Dairy farmers are also facing uncertainty — the industry has been suffering for a while now, and the demand issue only adds to that stress. Overall in the country, farm bankruptcies reached an 8-year high in 2019.
In Wisconsin, in particular, the heart of the dairy industry, there were 57 farm bankruptcies last year, the highest in the nation. Over the past 15 years, there's been a 49% decrease in the number of dairy farms in the state.
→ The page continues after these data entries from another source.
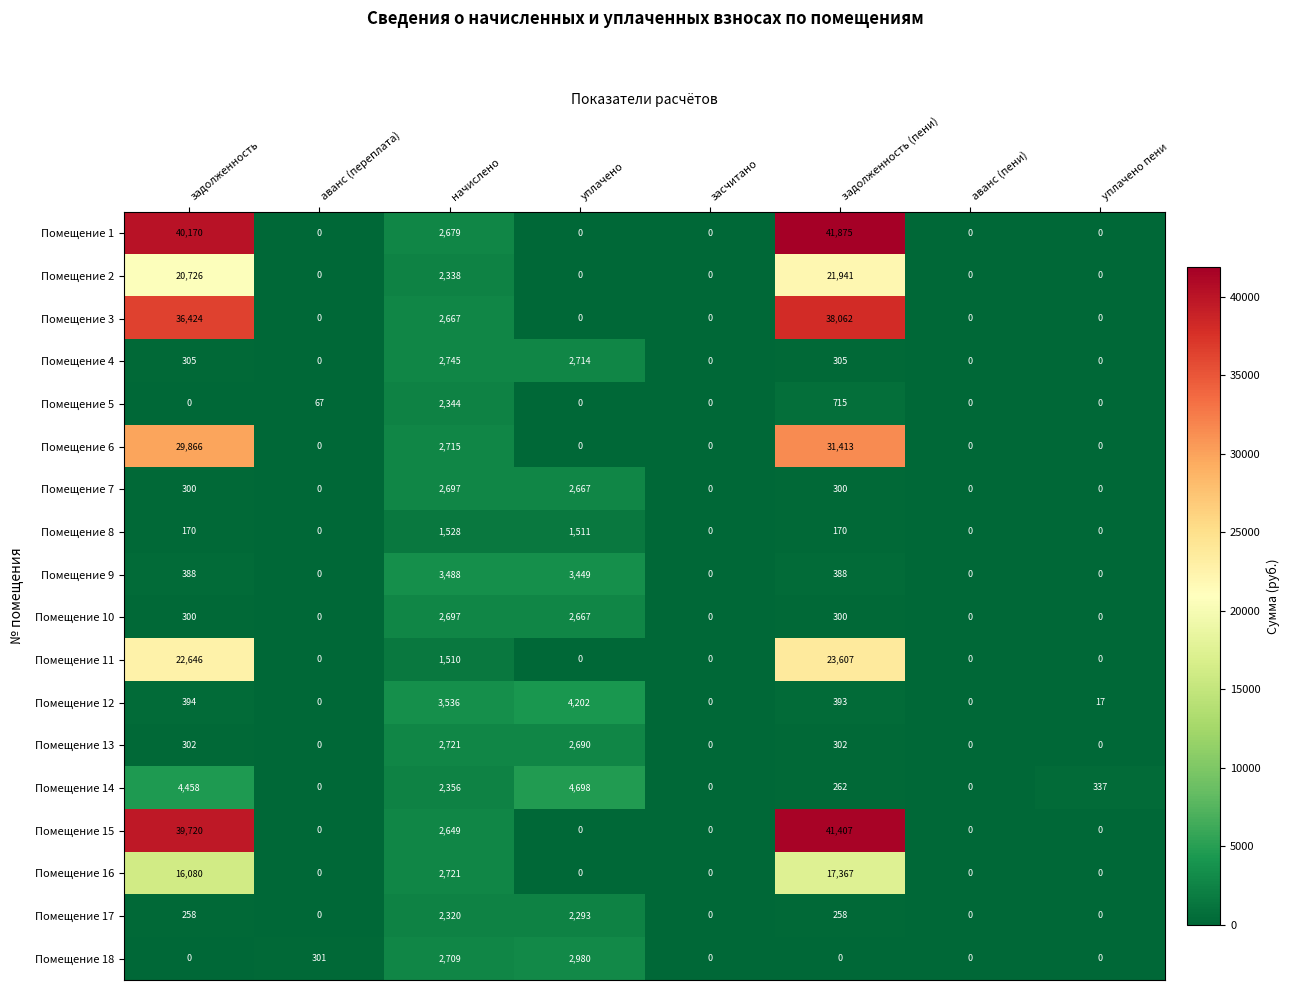

The Помещение 17 series shows 2293 at уплачено. True or false?

True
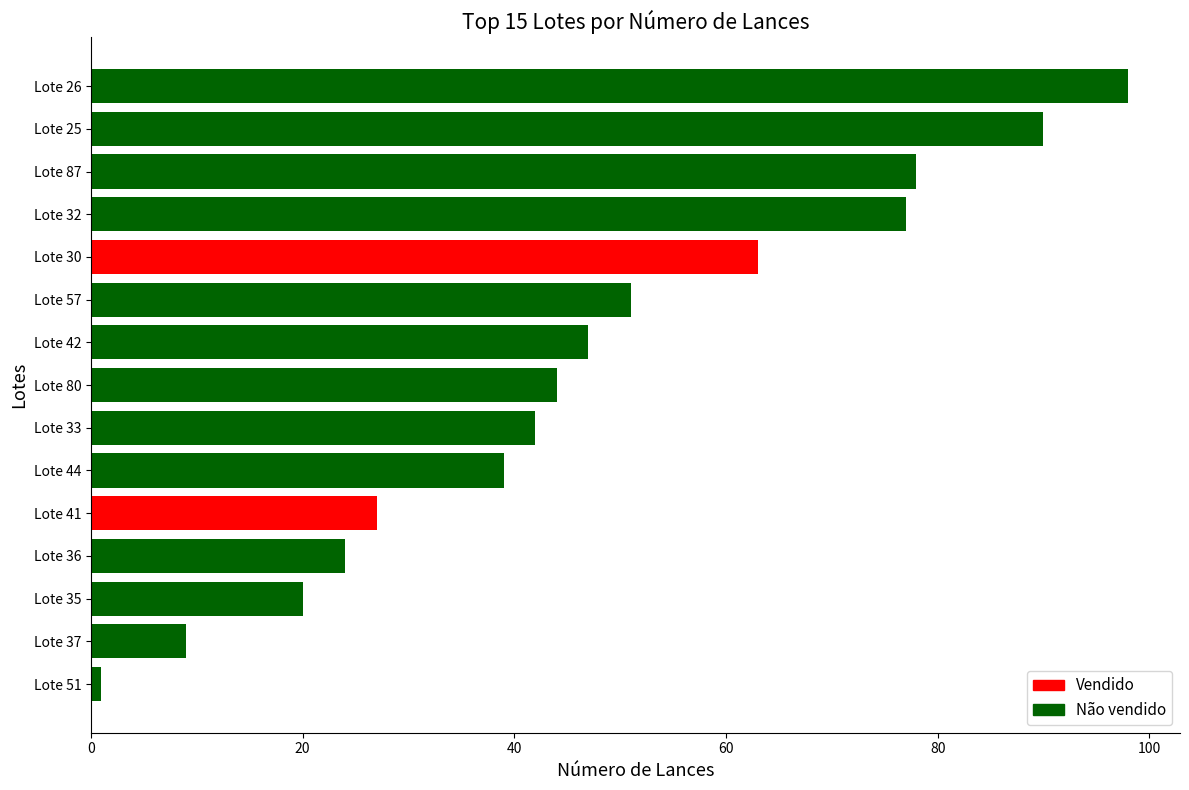

Which has a higher value, Lote 57 or Lote 87?

Lote 87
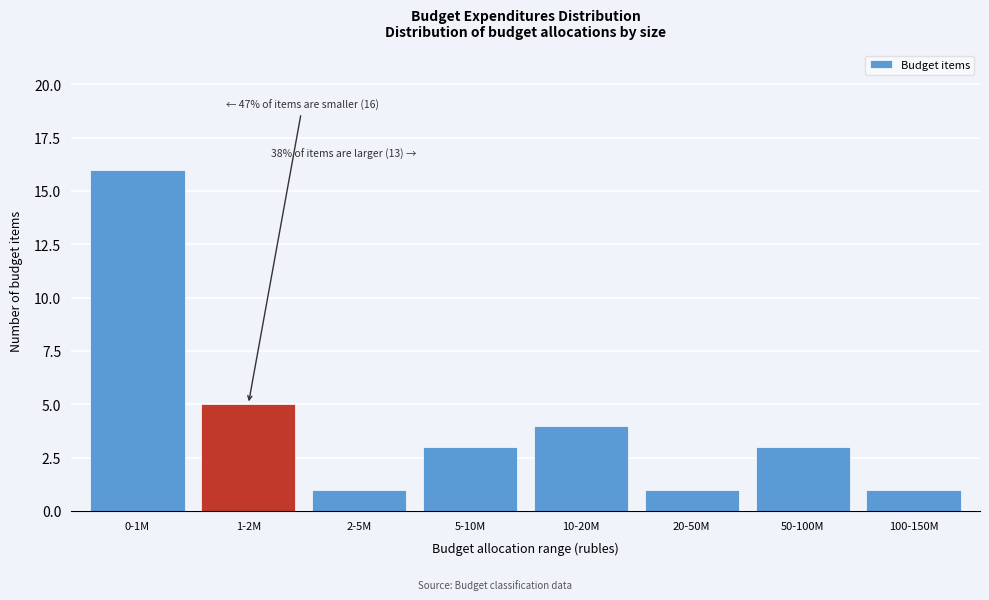

Reading right to left, list all the values displayed in this chart.

100-150M=1	50-100M=3	20-50M=1	10-20M=4	5-10M=3	2-5M=1	1-2M=5	0-1M=16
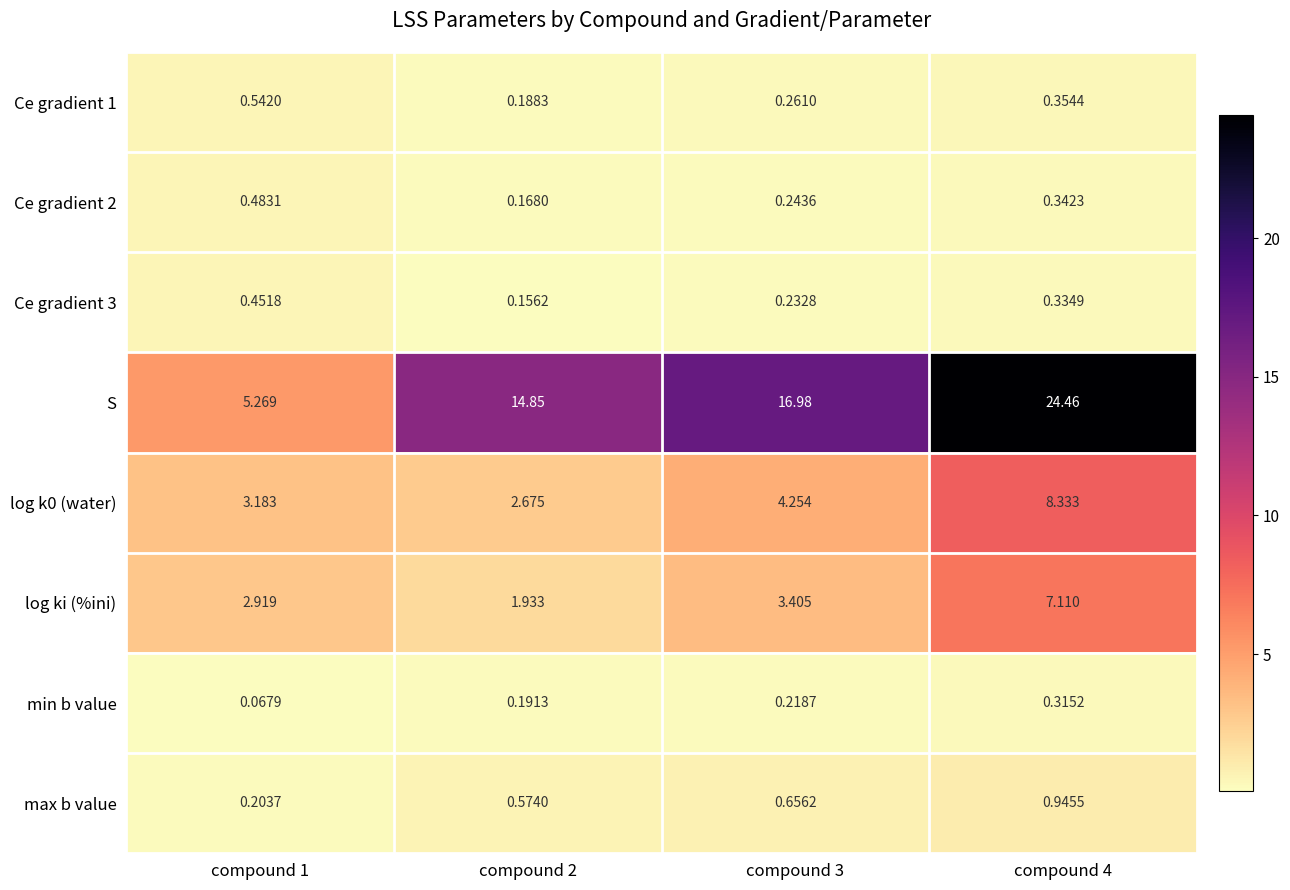

Which series changed the most between compound 2 and compound 4?

S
And between 2016 and 2018, Wisconsin lost almost 1,200 dairy farms.
Gajewski said that prices were good starting off this year, but are now slowly “tailing off.”
“I think the worst months will probably be May and June because with the milk futures being down,” he said. “I guess at this point, I’m not sure what’s in the package they’re setting up, but I think for the agricultural industry, that definitely would be a help.”
But, he added, “I think it will be a challenge for sure for those that are struggling already coming off the last four years.”
For Clark, the day-to-day operations at this dairy farm haven’t changed. The main issue brought about by coronavirus is prices, which he said have dropped “sufficiently.”
“Back in late fall and winter, the 2020 outlook on the dairy industry was looking at a year for us to rebound on prices and do some catch-up on the balance sheet,” he said. “Now the outlook is below the cost of production.”
In order for the agricultural community to bounce back, he said, business needs to go back to usual.
“Restaurants need to open, ice cream stands, kids back to school (school lunches), tourism — these are all huge consumers of our dairy products,” he said. “We provide the safest, healthiest dairy products for your family. We need to see an increase in our products price, unfortunately farmers are price takers and not price makers. After starting another year of poor prices, it will be sad to see even more dairy farms throwing in the towel.”